Die Betriebsvereinbarung endet nicht mit der Amtszeit des Betriebsrates. Etwas anderes gilt bei einer Betriebsstilllegung. Erfolgt eine solche und setzt die Betriebsvereinbarung die Existenz einer betrieblichen Organisation voraus, wird diese gegenstandslos, wenn der Betrieb stillgelegt wird. Bei einer späteren Wiederinbetriebnahme lebt die Betriebsvereinbarung nicht wieder auf.

 

11.  Was ist hinsichtlich der Nachwirkung einer Betriebsvereinbarung zu beachten?

Gemäß § 77 Abs. 6 BetrVG gelten nach Ablauf einer Betriebsvereinbarung ihre Regelungen in Angelegenheiten, in denen ein Spruch der Einigungsstelle die Einigung zwischen Arbeitgeber und Betriebsrat ersetzen kann, weiter, bis sie durch eine andere Abmachung ersetzt werden.
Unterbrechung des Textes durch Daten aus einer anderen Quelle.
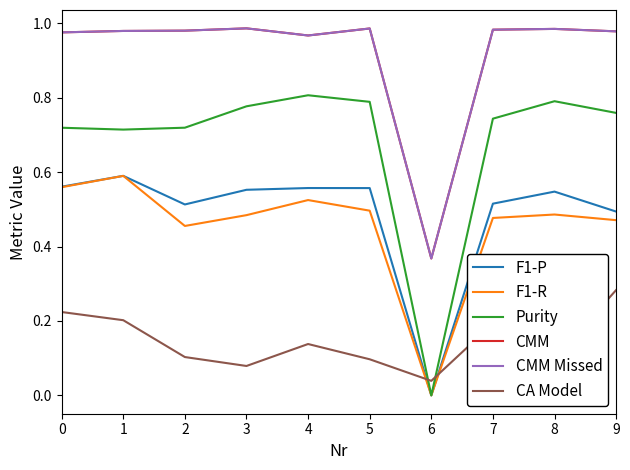

Which series has the largest total across all categories?

CMM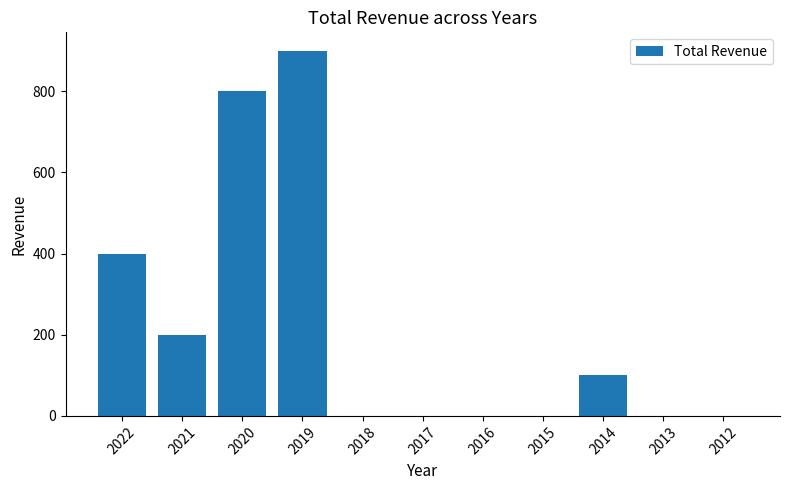

Are the bars grouped side by side (vs. stacked)?

No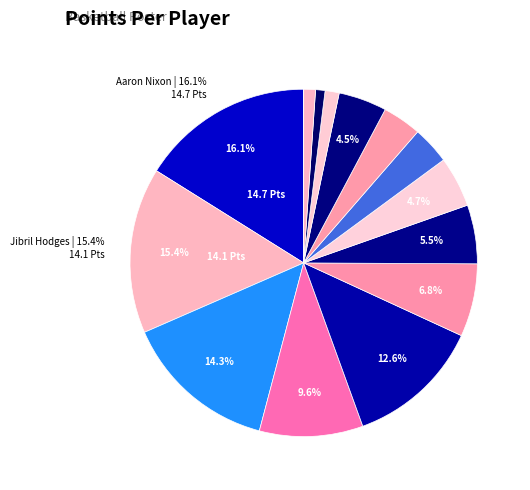

Which slice is the smallest?

Brice Gallow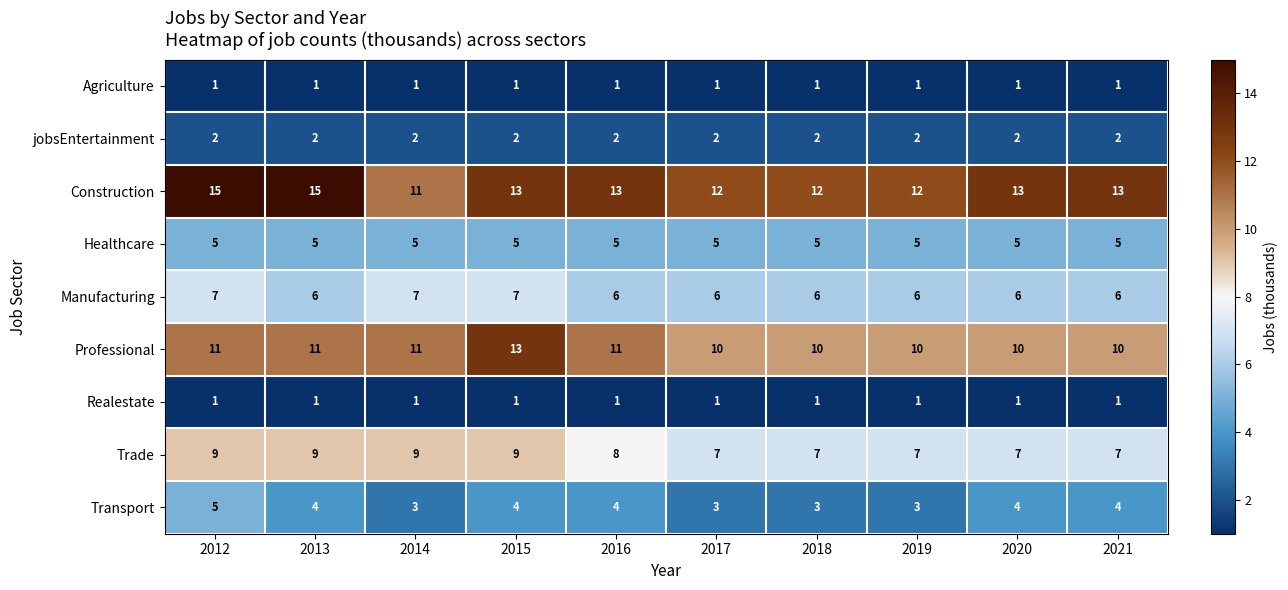

What value does the Construction series have at 2012?

15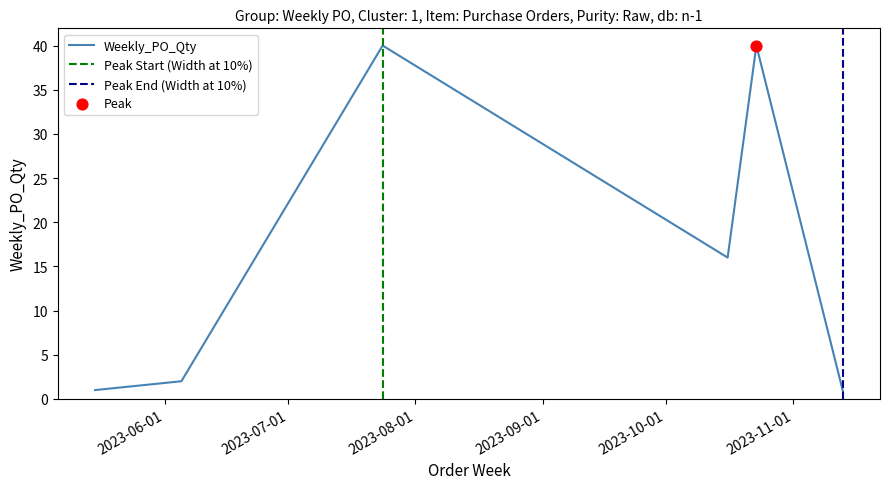

What is the change in value from 2023-07-24 to 2023-11-13?

-39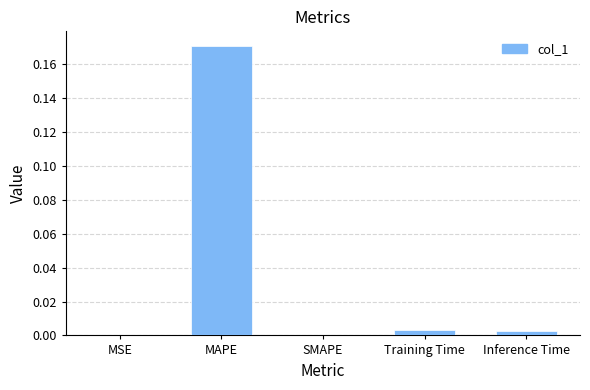

True or false: the data shows 0.0 at Training Time.

True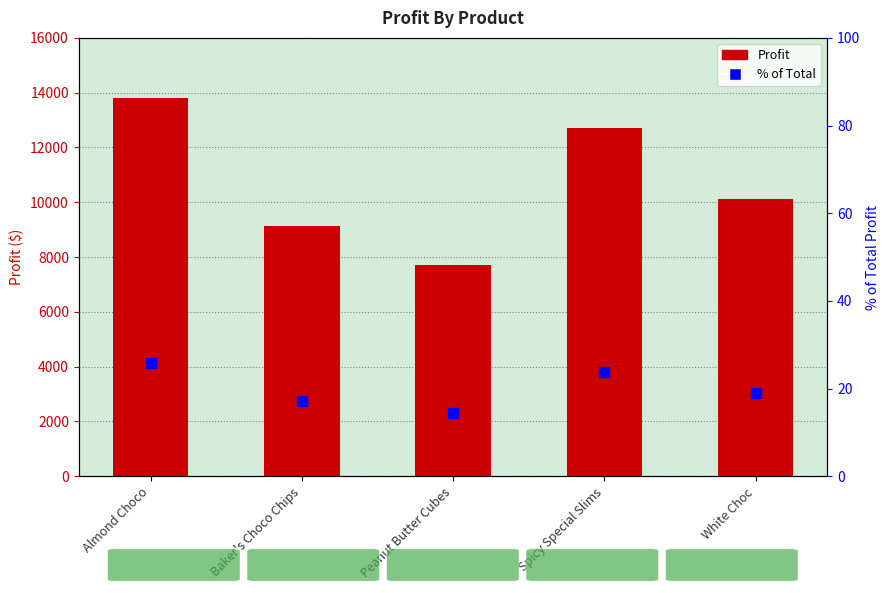

What is the highest value of the % of Total series?

25.8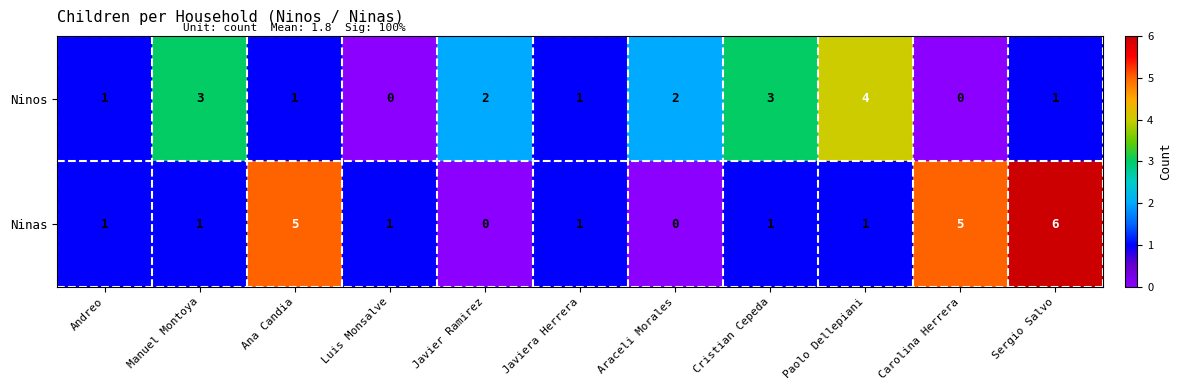

Count the number of categories in the chart.

11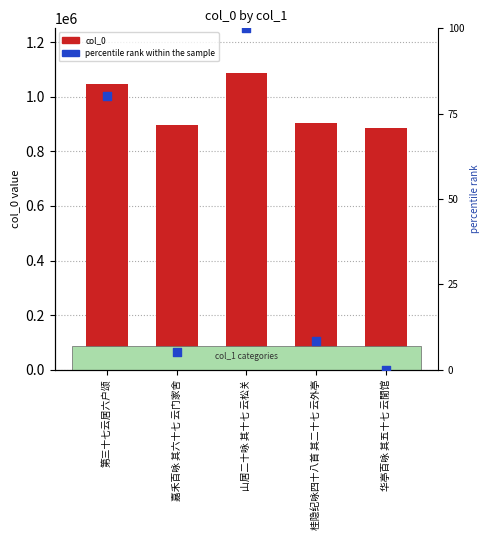

What is the total value across all series at 山居二十咏 其十七 云松关?

1087231.0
Durch die Nachwirkung wird verhindert, dass nach Ablauf der Betriebsvereinbarung ein regelungsloser Zustand entsteht. Zu beachten ist allerdings, dass die Betriebsvereinbarung mit ihrem Ablauf ihre zwingende Wirkung verliert. Deshalb können Arbeitgeber und Arbeitnehmer ab diesem Zeitpunkt abweichende Regelungen treffen. Im Nachwirkungszeitraum behält die Betriebsvereinbarung aber ihre unmittelbare Wirkung für die bisher im Betrieb beschäftigten Arbeitnehmer.

Die Nachwirkung tritt allerdings nur ein, wenn die Betriebsvereinbarung Gegenstände der erzwingbaren Mitbestimmung regelt. Erzwingbar ist die Mitbestimmung dann, wenn sowohl Arbeitgeber wie auch Betriebsrat die Einigungsstelle anrufen können. Hiervon sind vor allem die Tatbestände der sozialen Mitbestimmung nach § 87 Abs. 1 BetrVG erfasst.